I think a lot of people would rather put the money into speakers - I know I would...but there is a lot of misinformation I presume is out there. Yet access to AES documents etc is costly and generally hard to find for average Joe consumer? Why?
I'm not saying there are differences in any particular piece of gear...but trying to disprove claims on bad tests like magazines and AES journals etc is simply spurious.I certainly agree. There is a point in your statement that to me is personally important. I believe that a person who raises questions regarding the current state of the art in DBTs should not automatically be labeled as making unsubsubstantiated claims about cable differences and likened to people who believe in alien abductions, creationism and astrology. Likewise, a person who questions the lack of reliability in sighted auditions because of bias shouldn't be labeled as pushing a point of view that "wire is wire is wire."
I think your point regarding number of trials is very important, and seems to me to be often overlooked by those who point uncritically to reported cable and component DBTs which have supposedly produced null results.
Here's a post where I set out the material I've gathered on the issue of number of trials:
http://www.audioasylum.com/members/mgeneral/messages/887.html
Also see:http://www.audioasylum.com/members/mgeneral/messages/397.html
For an interesting discussion on objectivity.
All of which leads me to tentative conclude that home brew blind tests may be pratically worthless and that it is somewhat unlikely that anyone soon will be conducting reliable DBTs on cables.
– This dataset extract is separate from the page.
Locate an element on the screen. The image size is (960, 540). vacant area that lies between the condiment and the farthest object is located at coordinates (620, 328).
Is a collection of straw men, and little more.
JJ - Philalethist and Annoyer of Bullies
jj:I'm not sure what article you are referring to. If its the Leventhal JAES article, it may be full of straw men; I just haven't seen any convincing rebuttal to his arguments and I don't know enough to see where he is wrong.
Sorry.He seems to be of the "abx/dbt never found a difference" bunch. Even if you take less that great tests from less than refereed places, they have.
Makes his position tough. He attempted a bit of a whipsaw as well, if I recall.
JJ - Philalethist and Annoyer of Bullies
I have not heard of a Whipsaw?As for the differences of Tape VS CD that was largely because several years ago in BC Canada TDK ran one of those booths where if you could tell the difference between their Chrome II tape, recorded from the cd versus the cd in a blind test you would win some sort of prize. Which of course didn't happen. TDK of course has a conflict of interest, so did the UHF magazine (sort of DBT) that indicated the same kind of thing.
I had asked others on other forums to provide support in AES papers etc, that a recorded tape of cd could be distinguished and came up blanks. What I did get provided were several documents that had nothing to do with Tapes. I was provided with a live performance versus LP from the 30s or something where nobody could distinguish the difference.
Like I replied above...I am getting information fromall the wrong places I presume...but if there is incontributable evidence then RCA, APEX, Yorx etc and all the other "so called" low end companies should be marketing the hell out of the TRUTH and save us from buying non value added jewelry. Besides the "so called" lower end products LOOK WAY BETTER. Pioneer has cool blue lights and some stuff has rosewood side panels and piano blaque lacquer facing on their receivers. Compare that to the butt ugly Brystons with tacky looking handles and the Bryston wins hands down.
I'm perfectly willing to admit that when I listened to the two and thought the Bryston had tightened up the bass response dramatically, that I was under a placaebo effect of some sort. Luckily, I have yet to spend that kind of money on equipment - so I can stop before I get caught in a delusion...or was the Bryston better?
Marketing demonstrations ARE NOT GENERALLY WELL RUN TESTS.I'm not sure what your gripes with the JAES is. Could you be a bit more specific?
As to DBT's, I suggest that you visit JASA or a psychometrics journal.
The AES is generally (although not always) pretty good, but is is (and must remain, to be useful) on the applied end of audio science.